Document section:

········

Your looks are always SO amazing, and this one is no exception! I love it!


----------



## misha5150 (Sep 19, 2009)

that is just freakin gorgeous!! you are awesome!! catwoman is one of my favorite comic book characters and you gave her justice with this look. thanks for sharing!!


----------



## moonlit (Sep 19, 2009)

all i can say is wowwwwww.. u look fantastic!!!!! btw i love ur blog!


----------



## Cutetoughgirl (Sep 21, 2009)

great look!!! suits you........do you have the personality to match??


----------



## LexieLee (Sep 21, 2009)

Wow fantastic job!!!


----------



## Tahti (Sep 21, 2009)

Fabulous! That red lip is so fierce, as is your contouring. Love it!


----------



## PinkPearl (Sep 22, 2009)

Wow, you look amazing!
The cartoon picture actually looks like you!


----------



## DILLIGAF (Sep 22, 2009)

Amazing. Lovely just like all your other looks.


----------



## cheryl (Sep 26, 2009)

My friend is being cat woman for Halloween and wants me to do her makeup for her! I gotta show her this. You look amazing and definitely inspired me!


----------



## zuuchini (Sep 26, 2009)

oh damn! that looks like an eye makeup coming from an high end makeup photoshoot!!


----------



## elongreach (Sep 27, 2009)

Wow, that red is stunning!


----------



## kblakes (Sep 27, 2009)

Hot.  Wow that is amazing.


----------



## wifey806 (Sep 30, 2009)

very very great interpretation!


----------

········

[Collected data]
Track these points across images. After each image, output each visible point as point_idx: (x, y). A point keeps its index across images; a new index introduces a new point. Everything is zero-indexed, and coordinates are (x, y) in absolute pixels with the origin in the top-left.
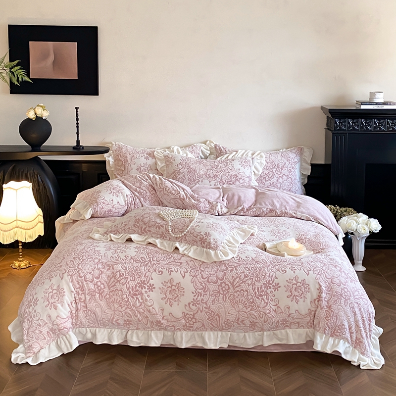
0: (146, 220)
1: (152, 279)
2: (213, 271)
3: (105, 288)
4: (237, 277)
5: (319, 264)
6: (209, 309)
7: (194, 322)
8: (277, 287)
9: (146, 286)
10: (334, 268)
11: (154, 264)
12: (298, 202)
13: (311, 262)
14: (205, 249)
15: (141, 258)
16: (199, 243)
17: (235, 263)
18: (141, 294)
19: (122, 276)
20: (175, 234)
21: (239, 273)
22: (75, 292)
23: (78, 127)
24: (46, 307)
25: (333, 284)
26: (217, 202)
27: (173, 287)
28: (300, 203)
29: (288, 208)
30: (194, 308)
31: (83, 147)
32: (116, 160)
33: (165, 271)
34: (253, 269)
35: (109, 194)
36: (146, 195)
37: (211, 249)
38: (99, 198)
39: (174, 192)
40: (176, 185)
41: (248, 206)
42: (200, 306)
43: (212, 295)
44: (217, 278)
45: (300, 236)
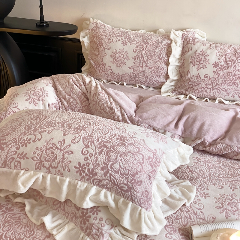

········

Directions:
1/ Copy the makeup forum thread from "Amazing. Lovely just" to "definitely inspired me!".
2/ Answer these questions using the makeup forum thread:
(a) Which comic book character does misha5150 name as one of their favorites?
(b) What is cheryl's friend going to be for Halloween?
(c) Besides the contouring, what does Tahti call fierce?
The records have no connection to the makeup forum thread.

Task-by-task results:
1/
Amazing. Lovely just like all your other looks.


----------



## cheryl (Sep 26, 2009)

My friend is being cat woman for Halloween and wants me to do her makeup for her! I gotta show her this. You look amazing and definitely inspired me!

2/
(a) Catwoman
(b) Cat woman
(c) The red lip